*Task item*:
Please rewrite the passage about the Chipper Barman below from "The Chipper Barman grins" to "resume my suffering.", putting "hallway" in place of "kitchen".

*Document passage*:
The Chipper Barman pokes his head out from around the corner. “Hello!” he says.

“Hullo,” I say.

With all my strong antibiotic treatments it is an effort to hold down a complex conversation like this, but I persevere.

“We’ve been to the pub,” offers Short Tony. His eyes are so glazed that I half expect Ted Moult to turn up with his feather.

The Chipper Barman ducks behind Short Tony, then pokes his head out again. “Hello!” he says.

“And we were just headed next door to play darts.”

I am a bit cross at this tactlessness in the face of my brave struggle. “I…” I begin.

“And wondered if you fancied a game?”

“It would be nice, but because I am on these STRONG ANTIBIOTICS I am not allowed to DRINK ANYTHING,” I explain, as if to a small child but without the hitting.

“Ah. Yes.”

The Chipper Barman grins wildly at me. “Can I use your toilet?” he suddenly begs.

I am a bit nonplussed that in a journey from the Village Pub (distance from my house: 500 yards) to Short Tony’s house (distance from my house: 10 yards) it should be necessary to divert to mine for a toilet break. But it seems simpler to agree. Short Tony stands awkwardly in my kitchen whilst the Chipper Barman performs a noisy toilet.

“Now shoo,” I tell them, when he has re-emerged.

They leave without fuss. I lock the front door and disappear upstairs to resume my suffering.

*Material supplied*:

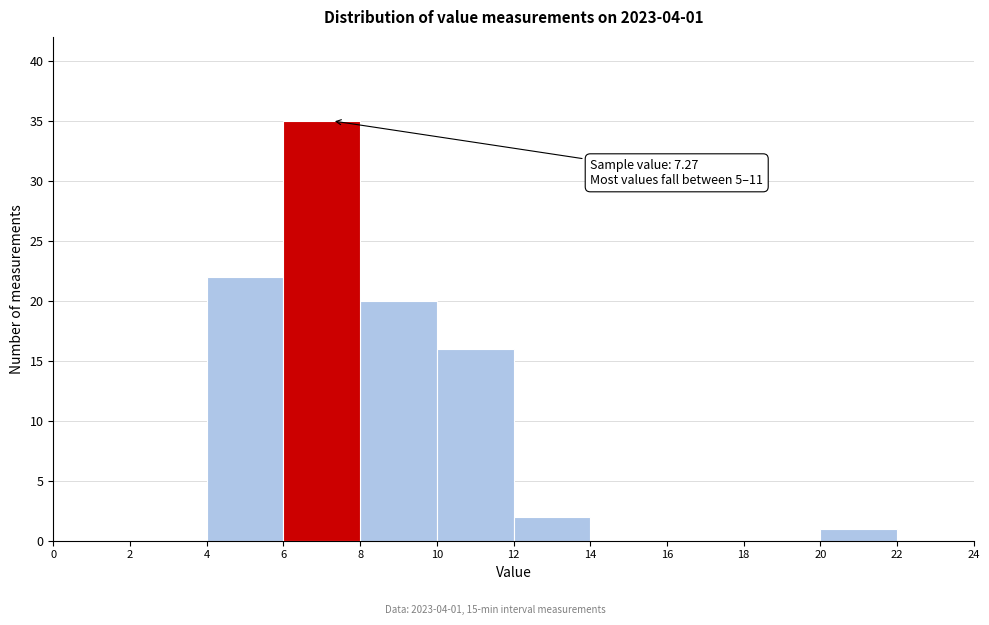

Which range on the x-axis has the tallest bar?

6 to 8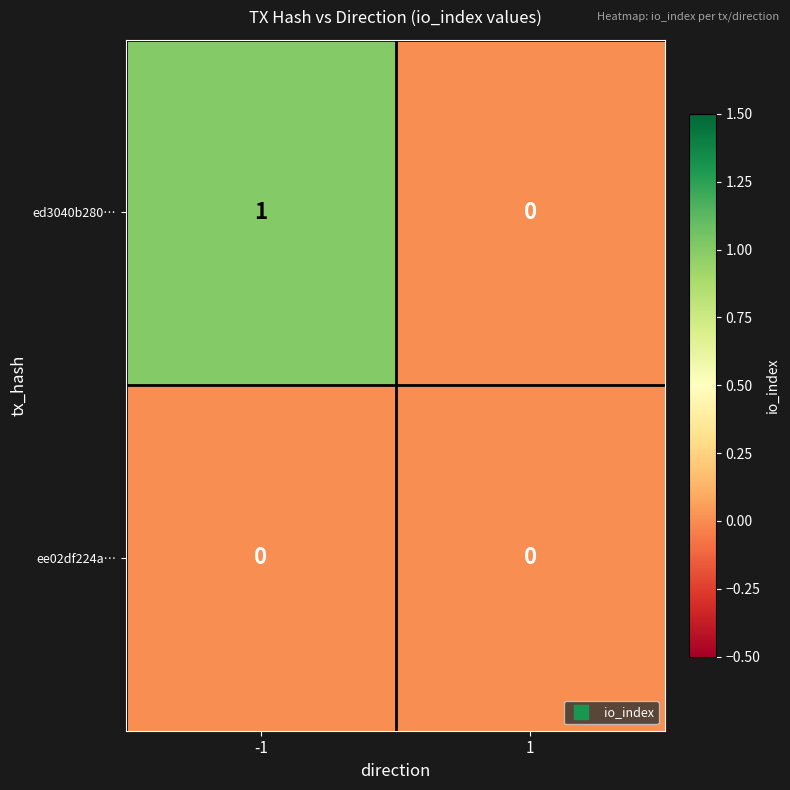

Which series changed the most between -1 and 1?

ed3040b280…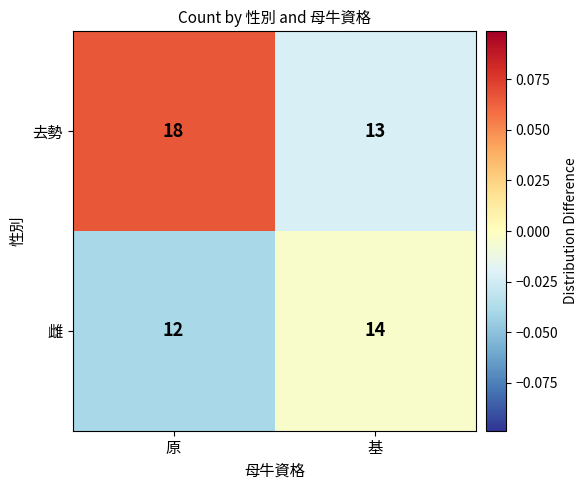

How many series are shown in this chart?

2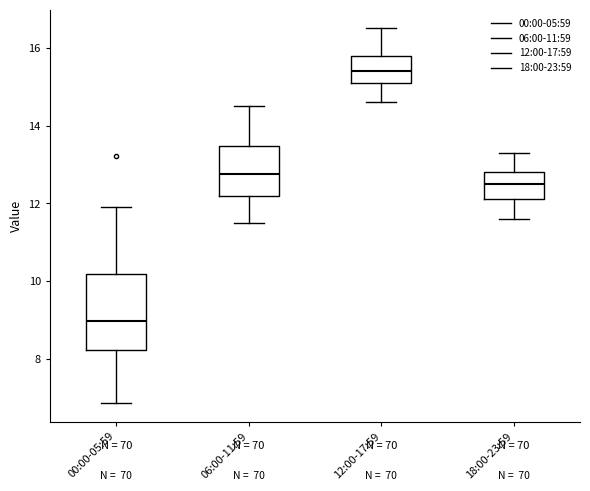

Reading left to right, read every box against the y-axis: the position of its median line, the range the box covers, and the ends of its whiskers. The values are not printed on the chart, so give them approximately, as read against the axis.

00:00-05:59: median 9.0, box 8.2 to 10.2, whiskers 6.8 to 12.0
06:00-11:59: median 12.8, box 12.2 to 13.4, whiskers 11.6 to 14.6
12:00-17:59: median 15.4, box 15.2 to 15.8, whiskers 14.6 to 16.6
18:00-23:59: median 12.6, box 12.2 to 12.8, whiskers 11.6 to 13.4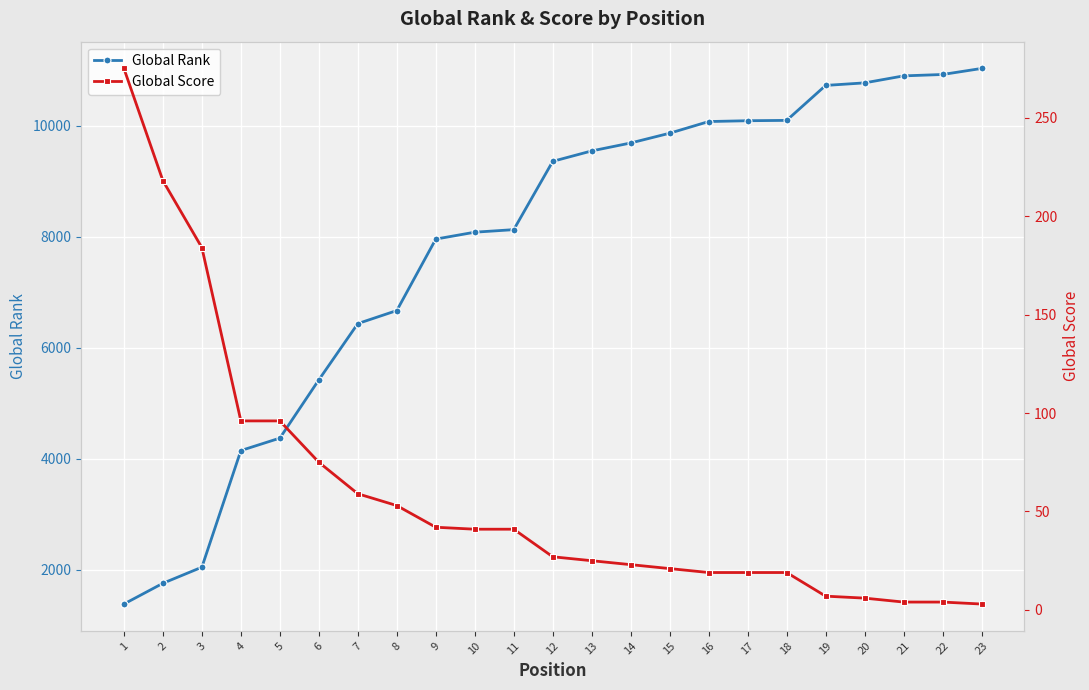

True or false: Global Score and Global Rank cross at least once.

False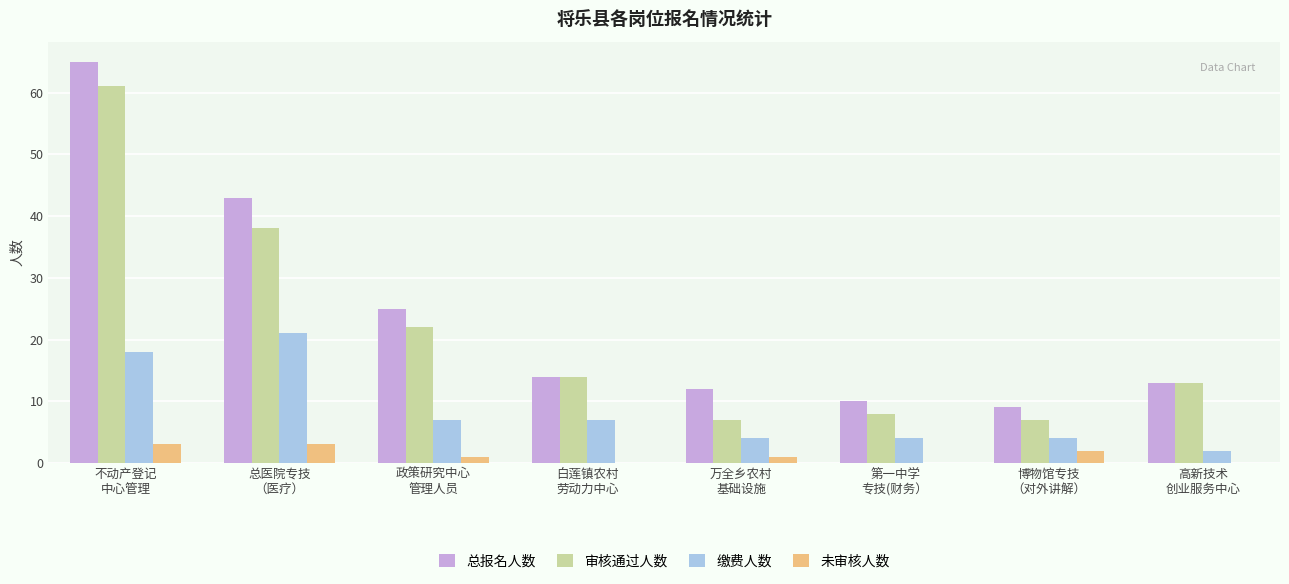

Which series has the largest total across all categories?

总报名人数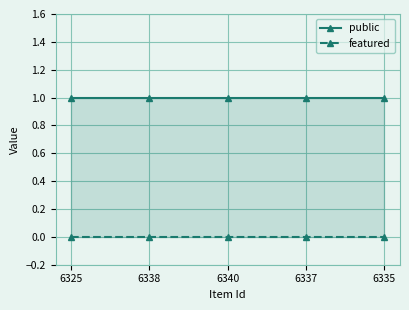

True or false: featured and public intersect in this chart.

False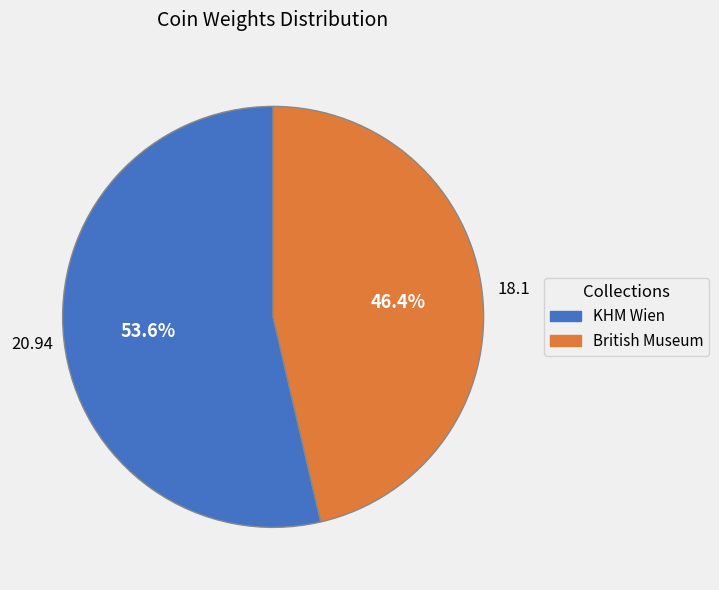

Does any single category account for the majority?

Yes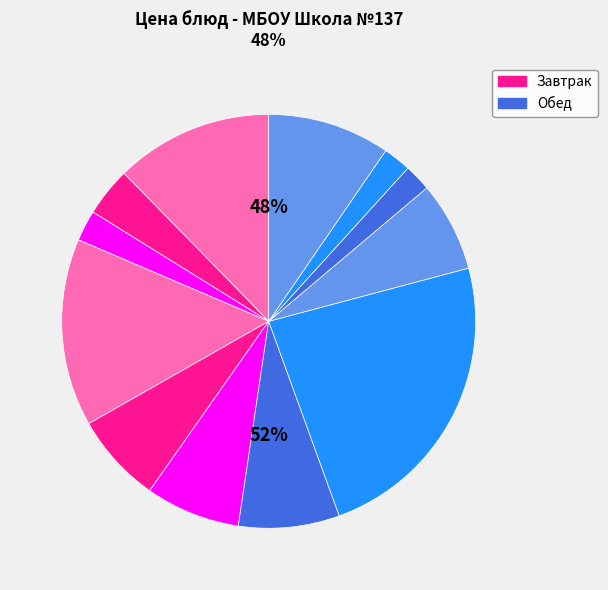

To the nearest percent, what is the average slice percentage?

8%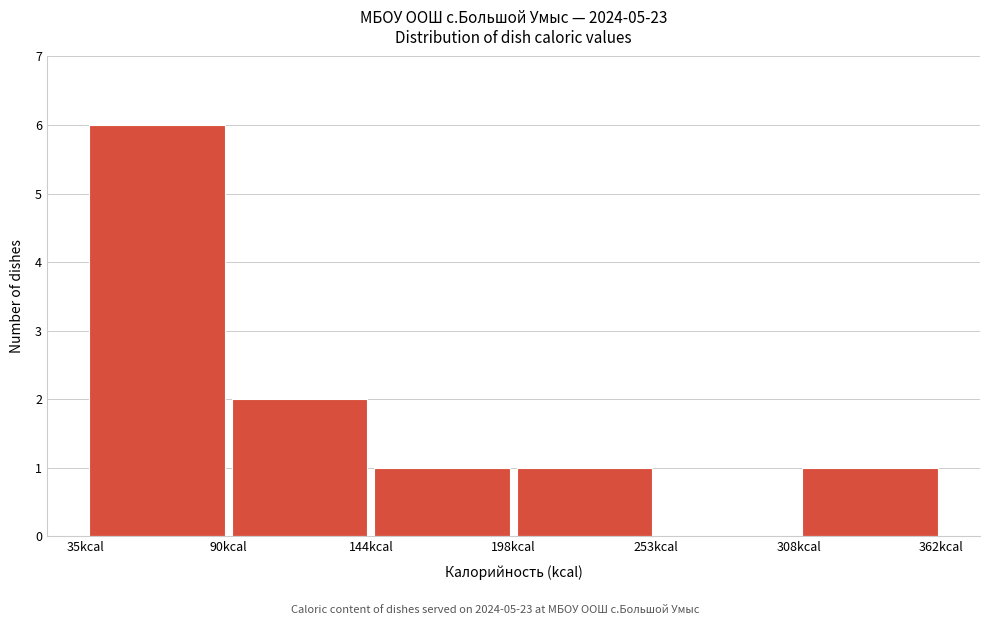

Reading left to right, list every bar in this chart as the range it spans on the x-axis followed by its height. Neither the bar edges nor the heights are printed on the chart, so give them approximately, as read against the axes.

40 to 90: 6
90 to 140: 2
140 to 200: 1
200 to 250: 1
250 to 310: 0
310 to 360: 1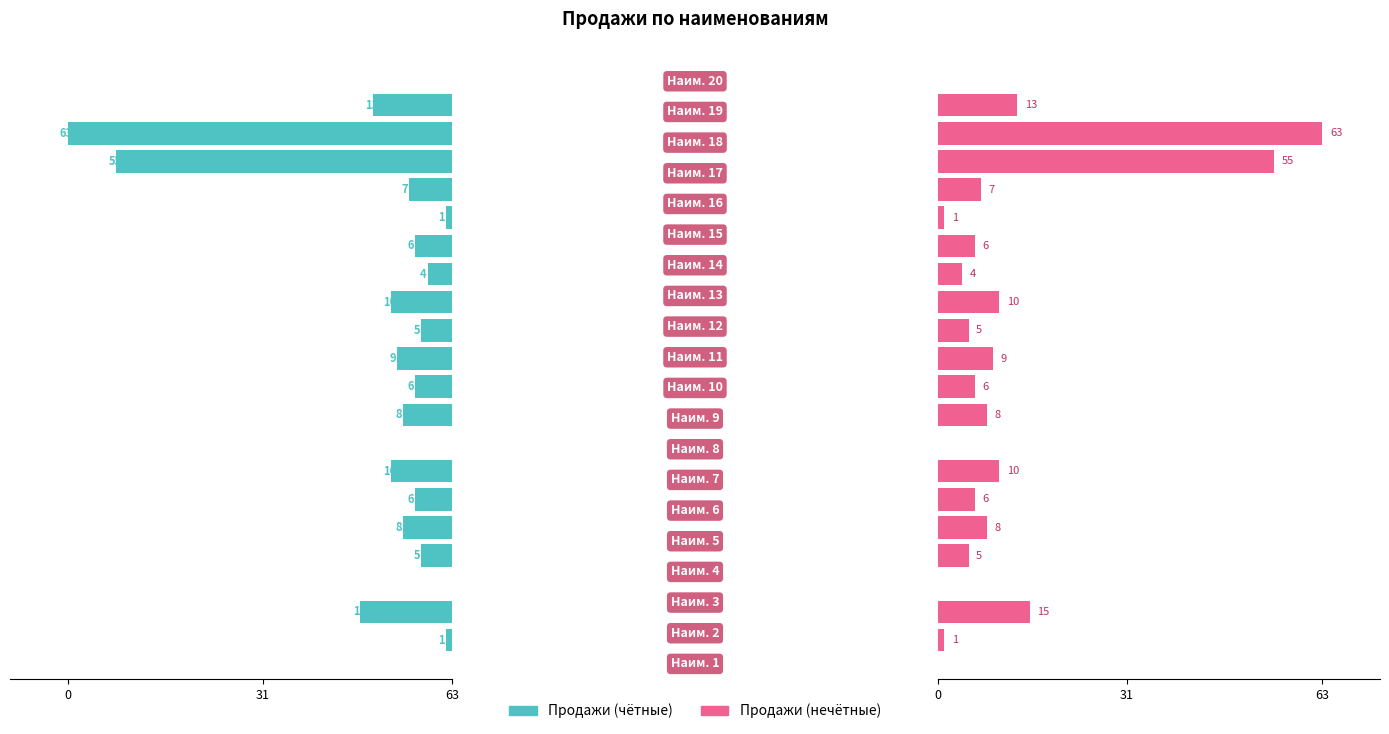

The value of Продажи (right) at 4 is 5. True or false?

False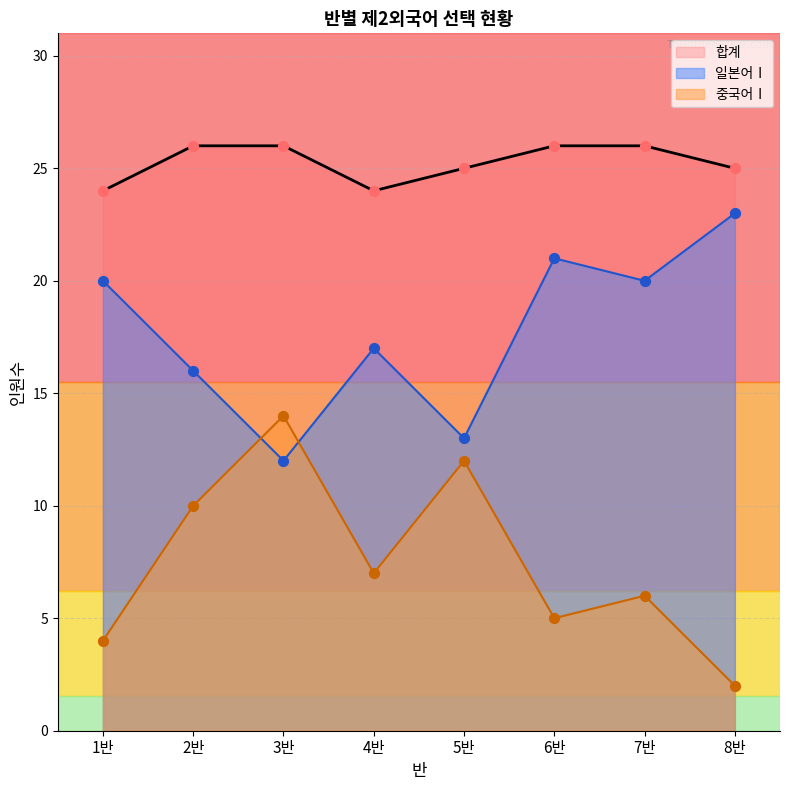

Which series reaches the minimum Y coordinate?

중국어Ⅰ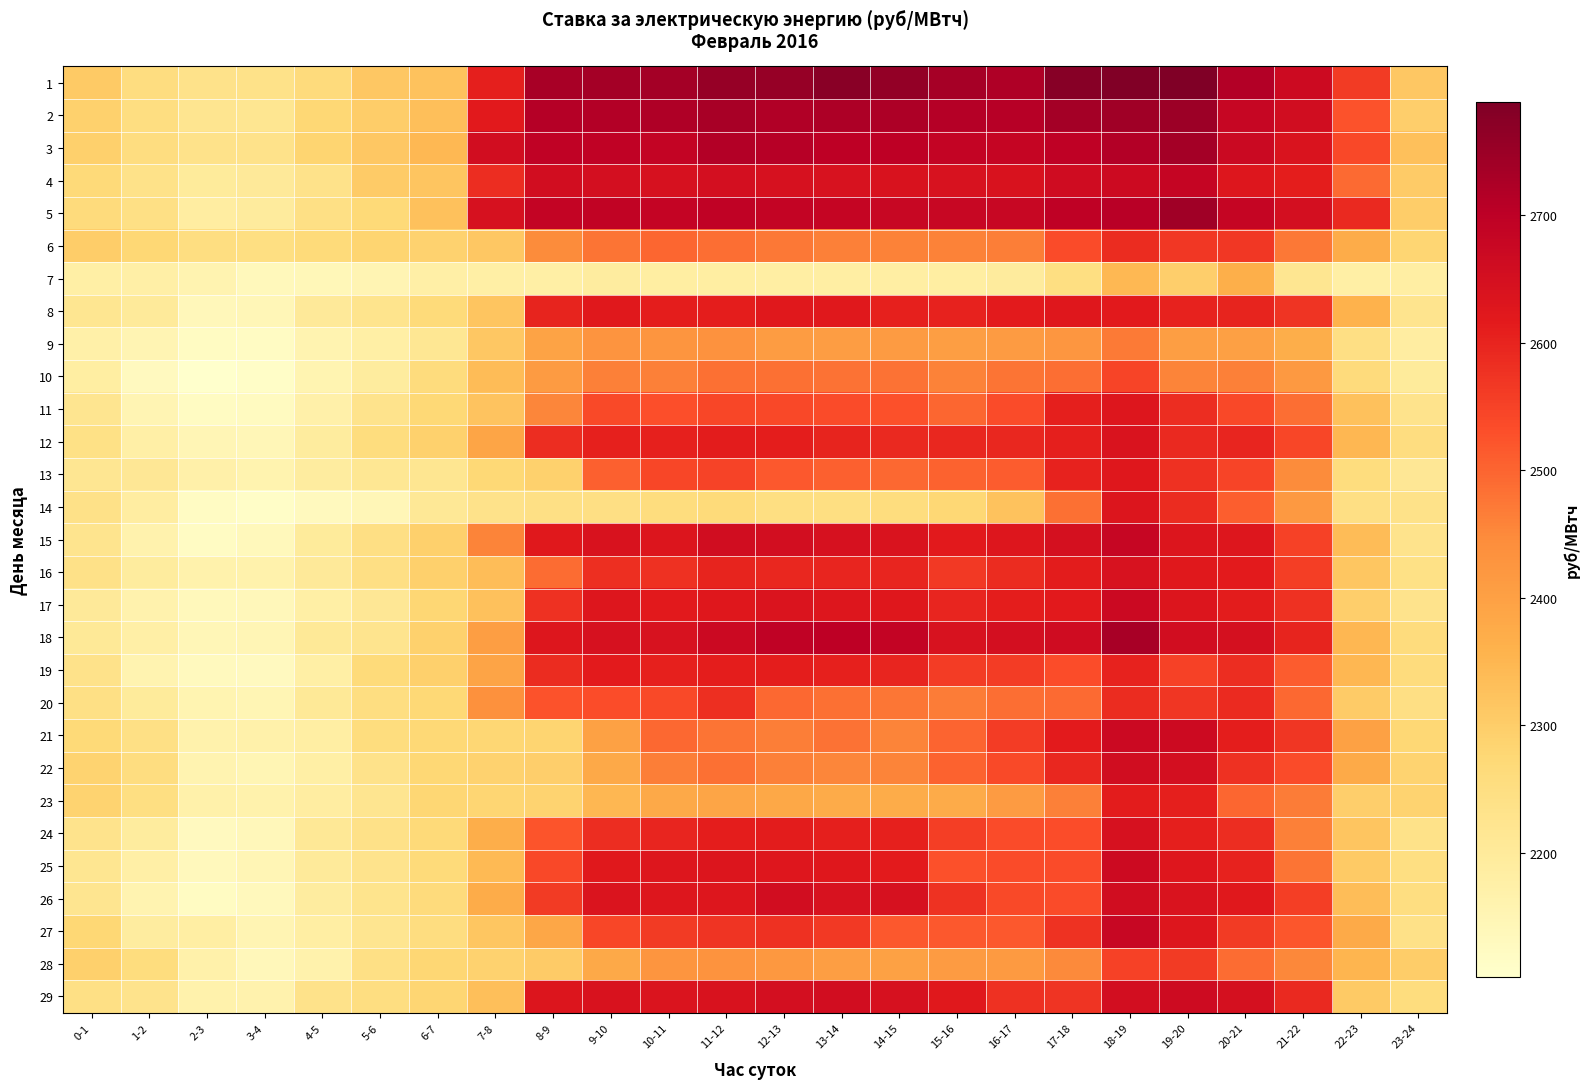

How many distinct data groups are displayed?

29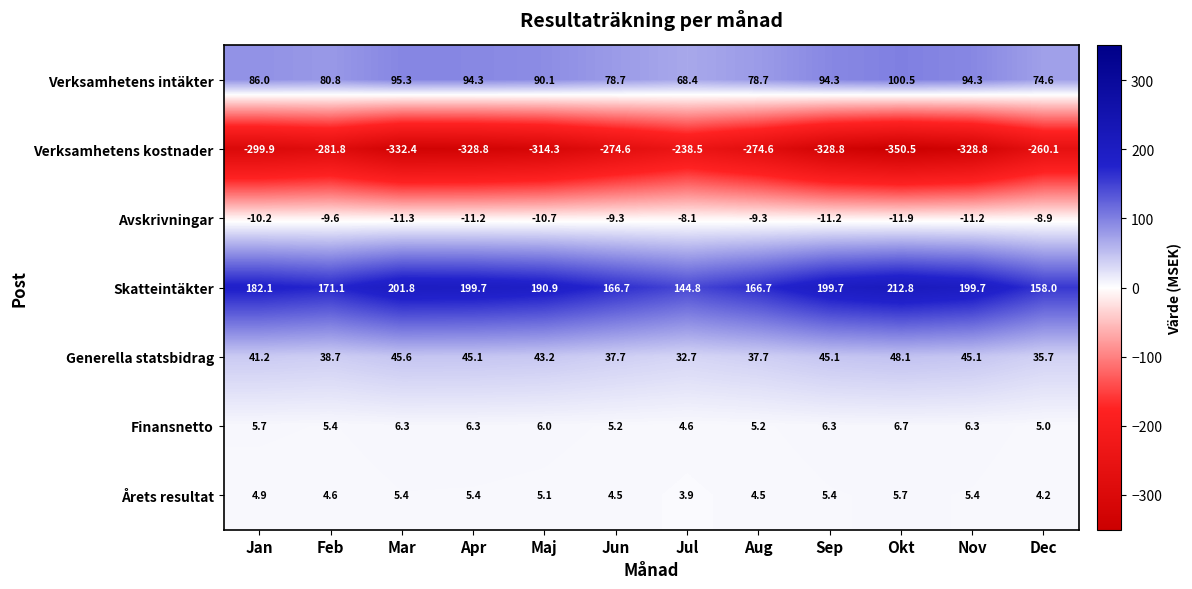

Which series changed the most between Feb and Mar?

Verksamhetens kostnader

*Completed task*:
The Chipper Barman grins wildly at me. “Can I use your toilet?” he suddenly begs.

I am a bit nonplussed that in a journey from the Village Pub (distance from my house: 500 yards) to Short Tony’s house (distance from my house: 10 yards) it should be necessary to divert to mine for a toilet break. But it seems simpler to agree. Short Tony stands awkwardly in my hallway whilst the Chipper Barman performs a noisy toilet.

“Now shoo,” I tell them, when he has re-emerged.

They leave without fuss. I lock the front door and disappear upstairs to resume my suffering.